Bislang wurden erst zwei Minister aus Bidens Kabinett bestätigt
Einen Vorgeschmack lieferte der Streit über die Terminierung des Impeachment-Prozesses. Nach längerem hin und her einigte man sich auf den 9. Februar als Start-Datum, was Trump mehr Zeit zur Vorbereitung und Biden mehr Zeit zur Aufstellung seines Kabinetts lässt, von dem bislang erst zwei Minister bestätigt wurden. Dass das Corona-Paket bis dahin beschlossen werden kann, erscheint höchst fraglich. Während der mutmaßlich wochenlangen Dauer des Prozesses stellt der Senat üblicherweise aber seine Gesetzgebungsarbeit ein.

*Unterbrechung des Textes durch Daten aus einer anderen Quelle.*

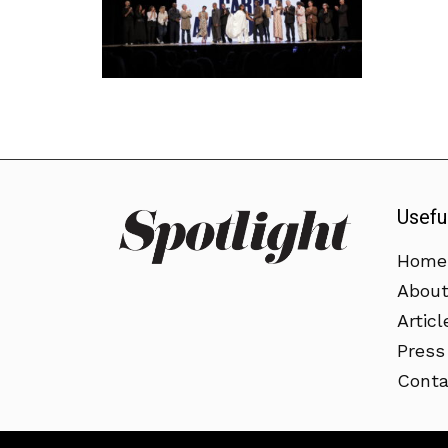
Usefu
Home
Abou
Articl
Press
Conta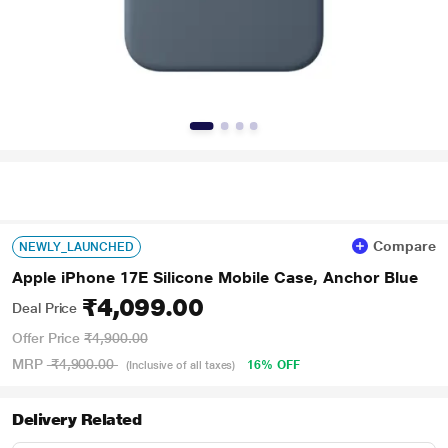
Compare
NEWLY_LAUNCHED
Apple iPhone 17E Silicone Mobile Case, Anchor Blue
₹4,099.00
Deal Price
Offer Price
₹4,900.00
MRP
₹4,900.00
16% OFF
(Inclusive of all taxes)
Delivery Related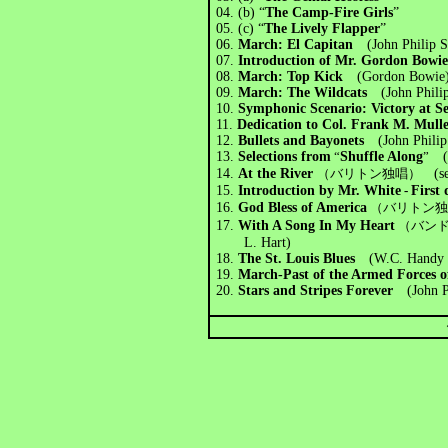
04.
(b) “
The Camp-Fire Girls
”
05. (c) “
The Lively Flapper
”
06.
March:
El Capitan
(John Philip 
07.
Introduction of Mr. Gordon Bowi
08.
March: Top Kick
(Gordon Bowie
09.
March: The Wildcats
(John Phili
10.
Symphonic Scenario: Victory at
11.
Dedication to Col. Frank M. Mull
12.
Bullets and Bayonets
(John Phili
13.
Selections from
“
Shuffle Along
”
(Eu
14.
At the River
（バリトン独唱）
(s
15.
Introduction by Mr. White
-
First 
16.
God Bless of America
（バリトン
17.
With A Song In My Heart
（バン
L. Hart)
18.
The St. Louis Blues
(W.C. Handy /
19.
March-Past of the Armed Forces o
20.
Stars and Stripes Forever
(John P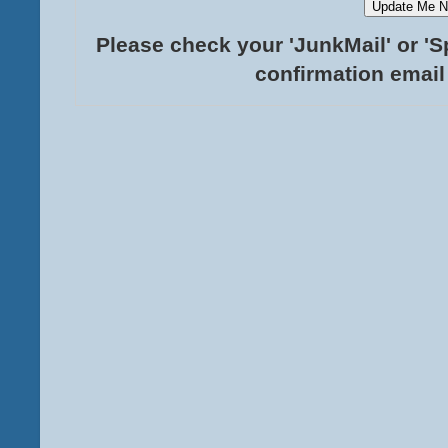
Please check your 'JunkMail' or 'S
confirmation email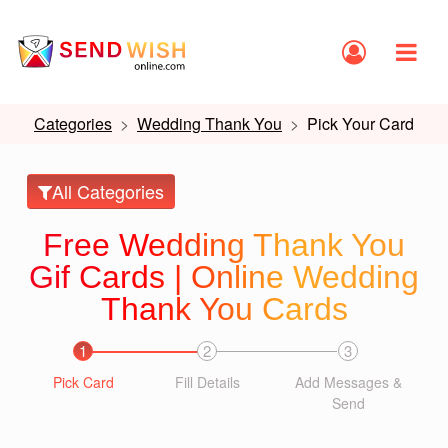
Categories
Wedding Thank You
Pick Your Card
All Categories
Free Wedding Thank You
Gif Cards | Online Wedding
Thank You Cards
1
2
3
Pick Card
Fill Details
Add Messages &
Send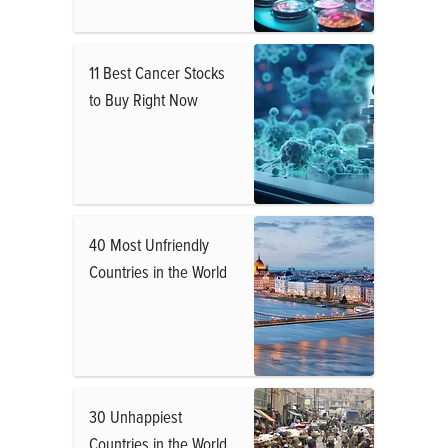
11 Best Cancer Stocks
to Buy Right Now
40 Most Unfriendly
Countries in the World
30 Unhappiest
Countries in the World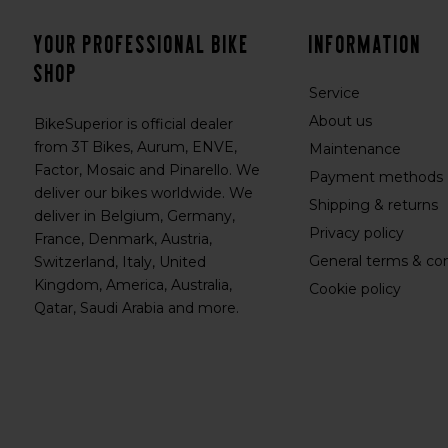
Your professional bike
Information
shop
Service
About us
BikeSuperior is official dealer
from 3T Bikes, Aurum, ENVE,
Maintenance
Factor, Mosaic and Pinarello. We
Payment methods
deliver our bikes worldwide. We
Shipping & returns
deliver in Belgium, Germany,
Privacy policy
France, Denmark, Austria,
General terms & con
Switzerland, Italy, United
Kingdom, America, Australia,
Cookie policy
Qatar, Saudi Arabia and more.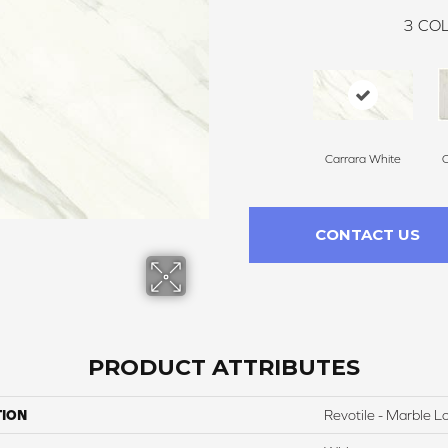
3
COL
Carrara White
C
CONTACT US
PRODUCT ATTRIBUTES
TION
Revotile - Marble L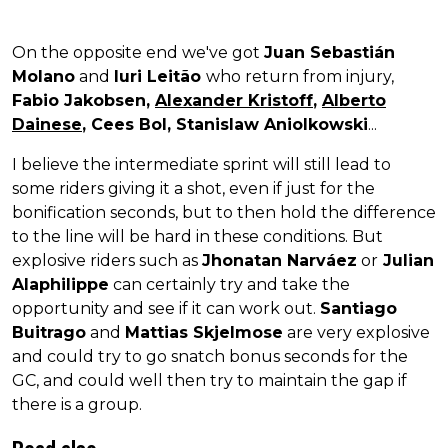
On the opposite end we've got
Juan Sebastián
Molano
and
Iuri Leitão
who return from injury,
Fabio Jakobsen,
Alexander Kristoff
,
Alberto
Dainese
, Cees Bol, Stanislaw Aniolkowski
...
I believe the intermediate sprint will still lead to
some riders giving it a shot, even if just for the
bonification seconds, but to then hold the difference
to the line will be hard in these conditions. But
explosive riders such as
Jhonatan Narváez
or
Julian
Alaphilippe
can certainly try and take the
opportunity and see if it can work out.
Santiago
Buitrago
and
Mattias Skjelmose
are very explosive
and could try to go snatch bonus seconds for the
GC, and could well then try to maintain the gap if
there is a group.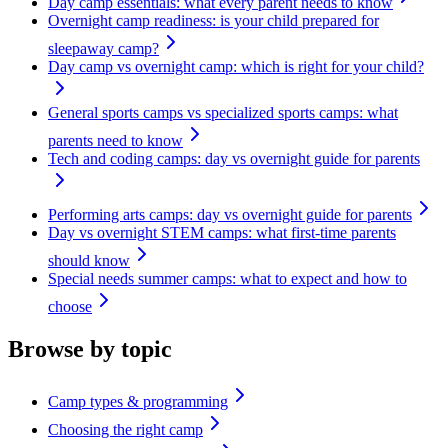
Day camp essentials: what every parent needs to know
Overnight camp readiness: is your child prepared for
sleepaway camp?
Day camp vs overnight camp: which is right for your child?
General sports camps vs specialized sports camps: what
parents need to know
Tech and coding camps: day vs overnight guide for parents
Performing arts camps: day vs overnight guide for parents
Day vs overnight STEM camps: what first-time parents
should know
Special needs summer camps: what to expect and how to
choose
Browse by topic
Camp types & programming
Choosing the right camp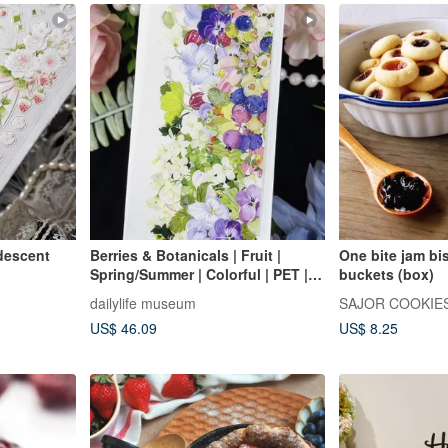
idescent
Berries & Botanicals | Fruit |
One bite jam bis
Spring/Summer | Colorful | PET |
buckets (box)
Iridescent Finish
dailylife museum
SAJOR COOKIE
US$ 46.09
US$ 8.25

"Die Krise wird nicht besser", richtete Biden angesichts von mehr als 400.000 Corona-Toten einen dramatischen Appell an die Öffentlichkeit: "Wir befinden uns im nationalen Notstand." Doch das Hilfspaket, das im Senat eine sogenannte "Super-Mehrheit" von 60 Stimmen braucht, stößt nicht nur auf logistische, sondern auch auf inhaltliche Widerstände. Viele Republikaner stören sich an der Höhe der geplanten finanziellen Leistungen und an der Anhebung des Mindestlohns auf 15 Dollar. Selbst die moderate republikanische Senatorin Susan Collins hat erklärt, sie könne dem Vorhaben so nicht zustimmen – ein schlechtes Zeichen.
"Biden muss erkennen, dass er einen großen Corona-Stimulus oder einen überparteilichen Deal erreichen kann – aber nicht beides", glaubt die Washington Post. Linke Senatoren wie Elizabeth Warren und Bernie Sanders drängen deshalb, zentrale Teil des Hilfspakets in einem "Reconciliation" (Kontenabgleich) genannten Sonderverfahren durch den Senat zu peitschen, für das nur 51 Stimmen erforderlich wären. Das aber würden viele Republikaner, die wegen des Impeachments ohnehin verärgert sind, endgültig als Kriegserklärung begreifen. Die Rhetorik der "nationalen Einheit" wäre dahin.
Im Weißen Haus will man folglich davon nichts wissen. "Der Präsident glaubt, dass das Paket für parteiübergreifende Unterstützung geschaffen ist", verkündet Psaki tapfer.